Even if you’ve never seen one of Baram & Snieckus’ live shows, the married comedy duo may still look familiar to you: Snieckus has a supporting role on the CBC sitcom Mr. D, while Baram has a bit part in Suicide Squad. Both comics are Second City alumni, and they also supplied half the main cast of The Carnegie Hall Show (along with Ron Pederson and Chris Gibbs), an ingenious weekly live series in which they dressed up in fancy suits and dresses while improvising period-set scenes “written” in past eras.

Still Figuring It Out, which opened at the John Candy Box Theatre last night and runs for two more shows, has the duo performing pre-written sketches, mostly on the theme of dating or relationships. It’s meant as a self-reflexive take on their own marriage, of course – “the most dangerous show a couple could do,” as Snieckus quipped in the introduction last night. As with most sketch shows, some bits work better than others, but Snieckus and Baram have such great chemistry together that the energy never dies. Some longtime couples instinctively finish each other’s sentences; this one lobs “Yes Ands” at each other the same way.

Among the better sketches here: one in which Snieckus tries to watch a baseball game with Baram, but can’t stop commenting on the social injustices she perceives in it; one in which she can’t remember his face at a party, despite ample photo evidence of their long history as friends; and a cruelly hilarious bit in which she ineptly practises for a simple audition, with him coaching. (The last one is reminiscent of the duo’s award-winning web series, The Casting Room, which satirizes common audition mistakes.)

There are also two filmed sketches (apparently to give Snieckus and Baram quick breaks), including a brilliant scene about a couple who attempt a role-playing game in a bar – only to keep messing it up. Another bit about a co-working couple has a good punch line, and a meetup in a park results in the characters listing their own personal quirks, which become progressively stranger. (Snieckus: “I collect tattoos.

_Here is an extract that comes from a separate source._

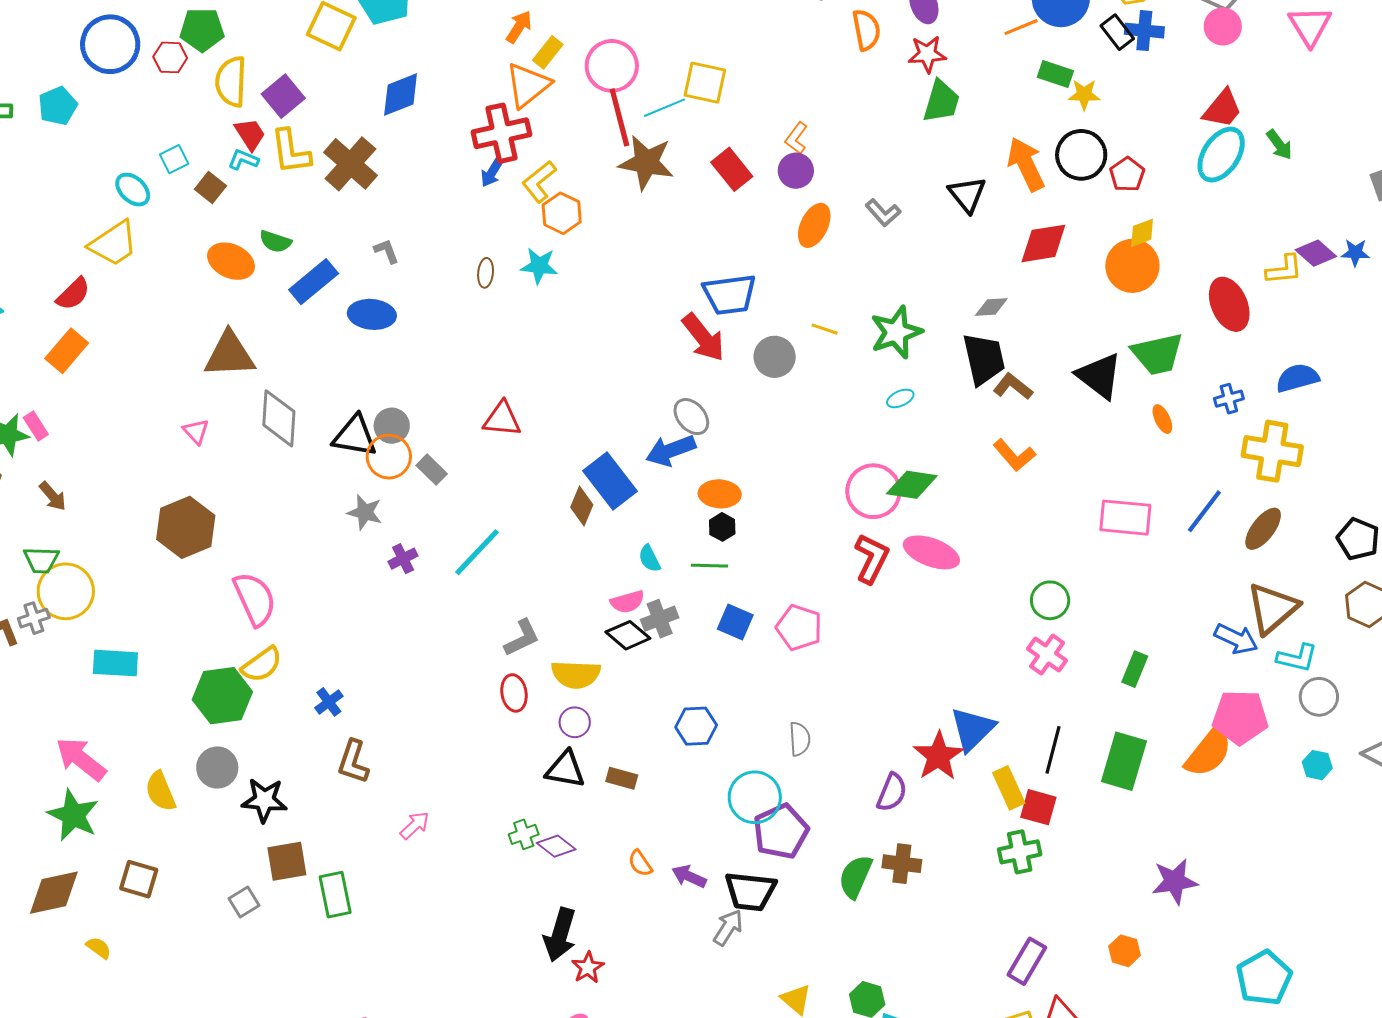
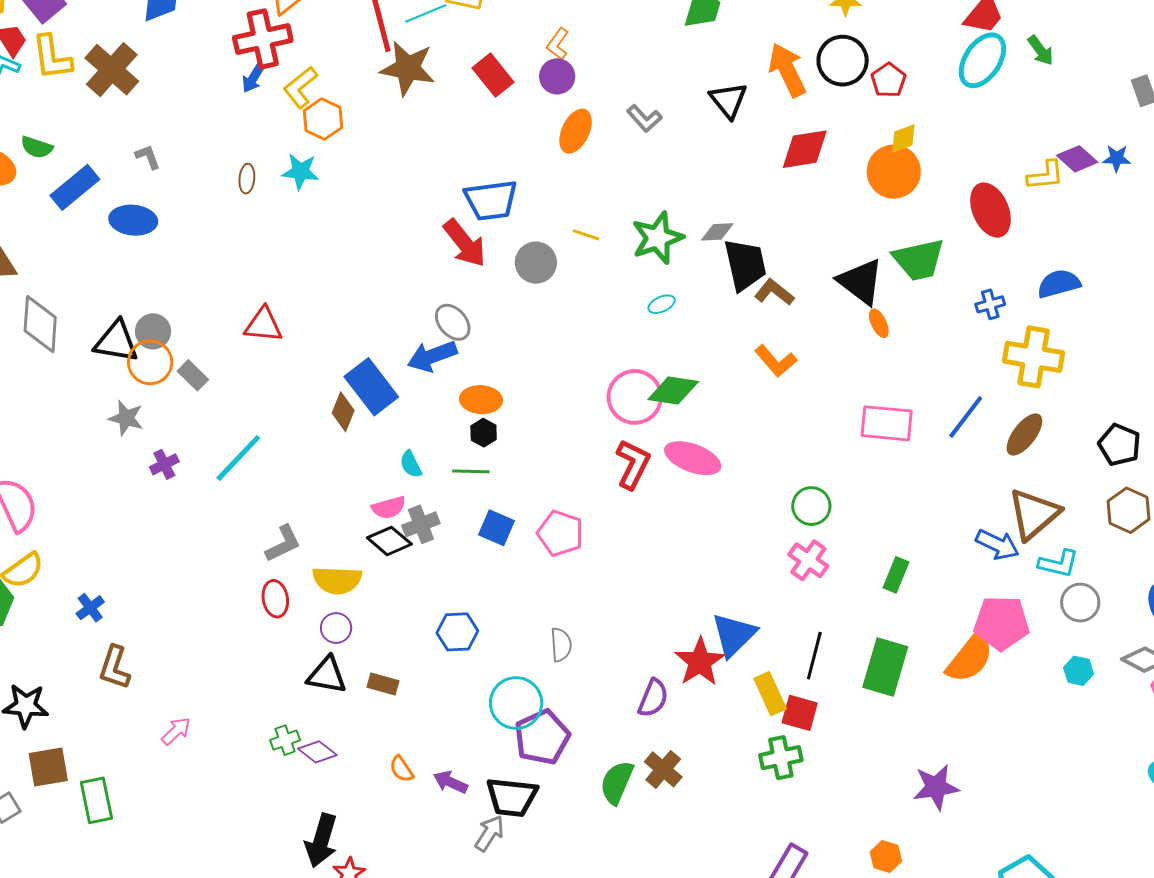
gray diamond: (991, 307) -> (717, 232), moved
orange ellipse: (1162, 419) -> (879, 323), moved
brown cross: (902, 864) -> (663, 769), turned 33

Not my own.”)

As funny as the written sketches are, it’s when the pair go into improv that they really let loose. In last night’s show, an audience suggestion of “Rush-Hour Polka” begat a wonderful, silly scene with Baram adopting a Shmenge Brothers voice as a man who lived in a laundromat without ever doing laundry. “I picnic here,” he said, while claiming to be from “the part of Poland that borders on Mexico.” Everybody else in the theatre laughed, even Snieckus.

Less successful are a sketch in which the couple try to talk to a dog and end up blurting out their own personal issues with each other, and a lengthy opening scene in which they play a couple reminiscing about their past embarrassments. The few passing references to domestic violence, abortion or rape may not sit well with some more sensitive viewers. Some sketches are recycled from the duo’s revue from last year, You and Me Both, although that’s not a problem for audience members who missed that one.

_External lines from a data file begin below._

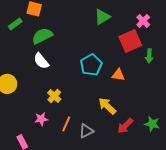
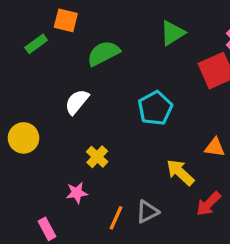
green semicircle: (42, 36) -> (103, 53), moved
white semicircle: (41, 61) -> (77, 102), turned 78
orange triangle: (118, 75) -> (215, 147), moved
orange line: (66, 124) -> (116, 218), moved

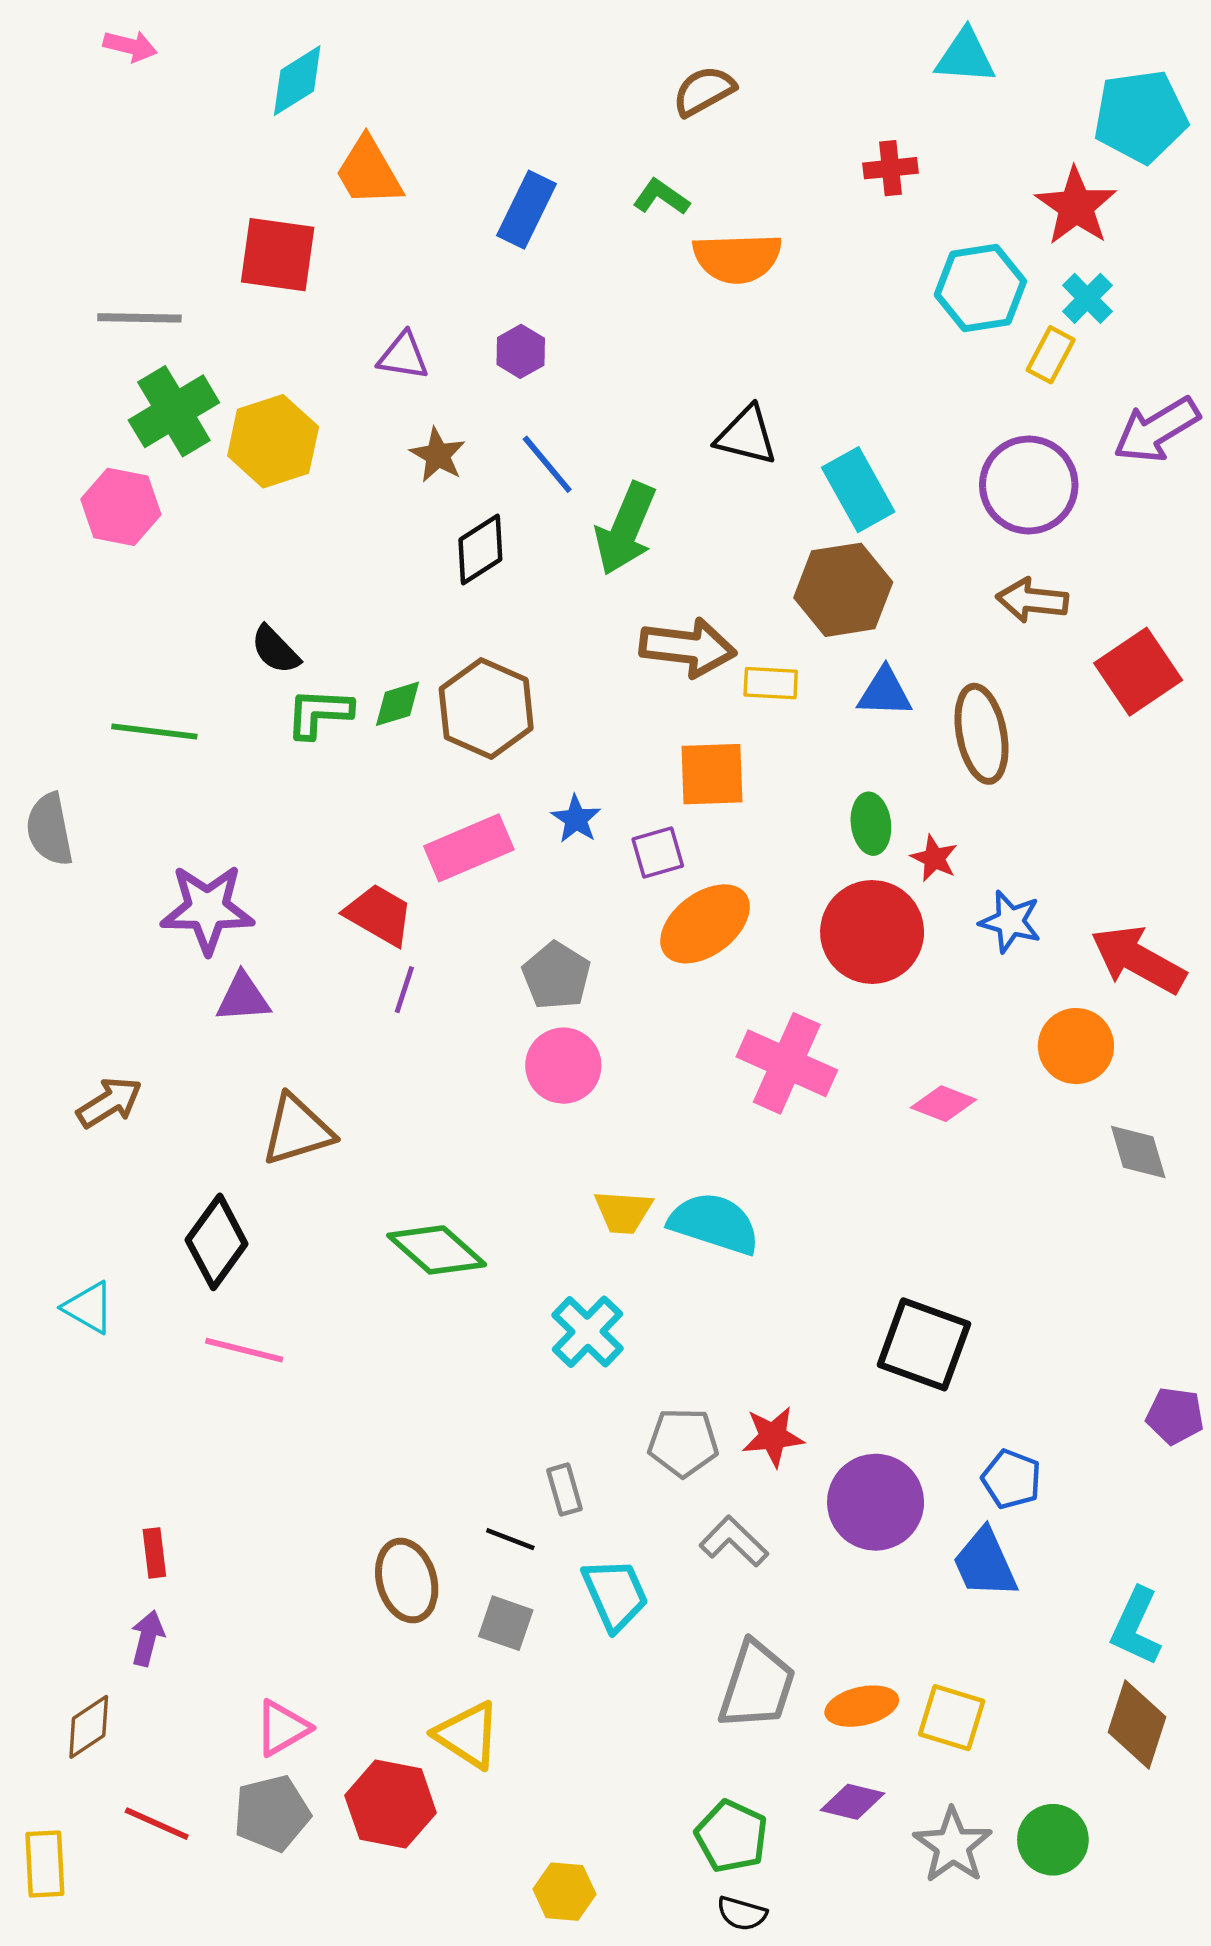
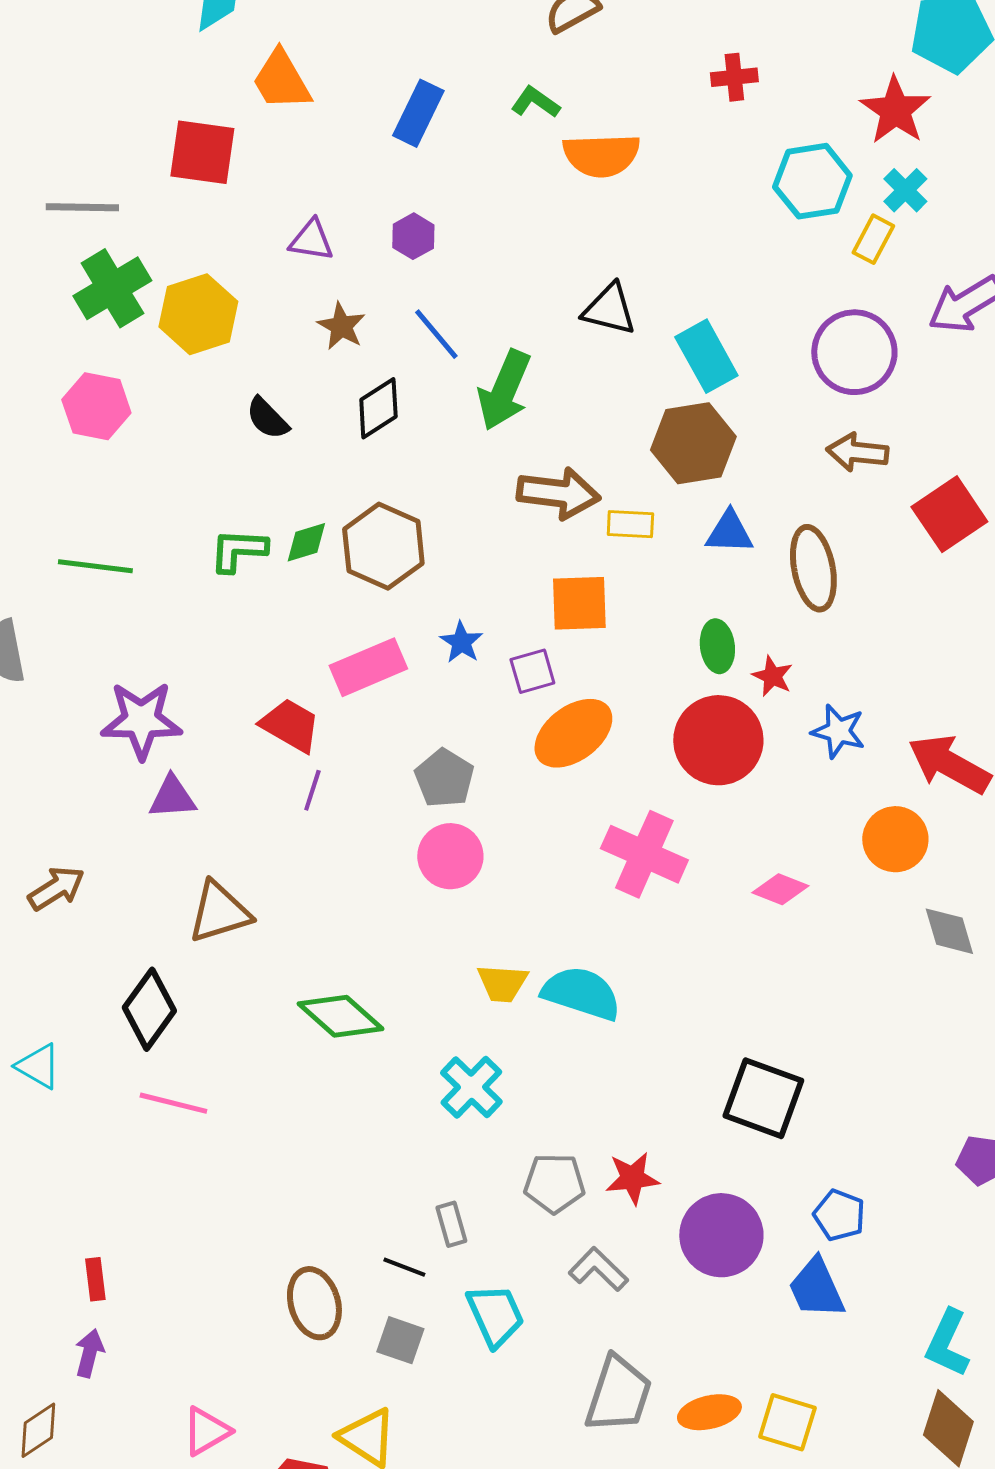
pink hexagon: (121, 507) -> (96, 406), moved
black semicircle: (275, 650) -> (267, 418), moved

Again, the improvised parts in Still Figuring It Out show Baram & Snieckus at their strongest, and this may leave some in the audience starving for more improv – especially if they’re familiar with Carnegie Hall or the improvised parodies of Tennessee Williams and David Mamet plays that the pair did with The National Theatre of the World. But as Second City vets, the couple certainly shouldn’t be shrugged off when it comes to prepared material. They’ve long figured that out, too.

Baram & Snieckus: Still Figuring It Out runs at the John Candy Box Theatre (at the Second City Training Centre) tonight and tomorrow night.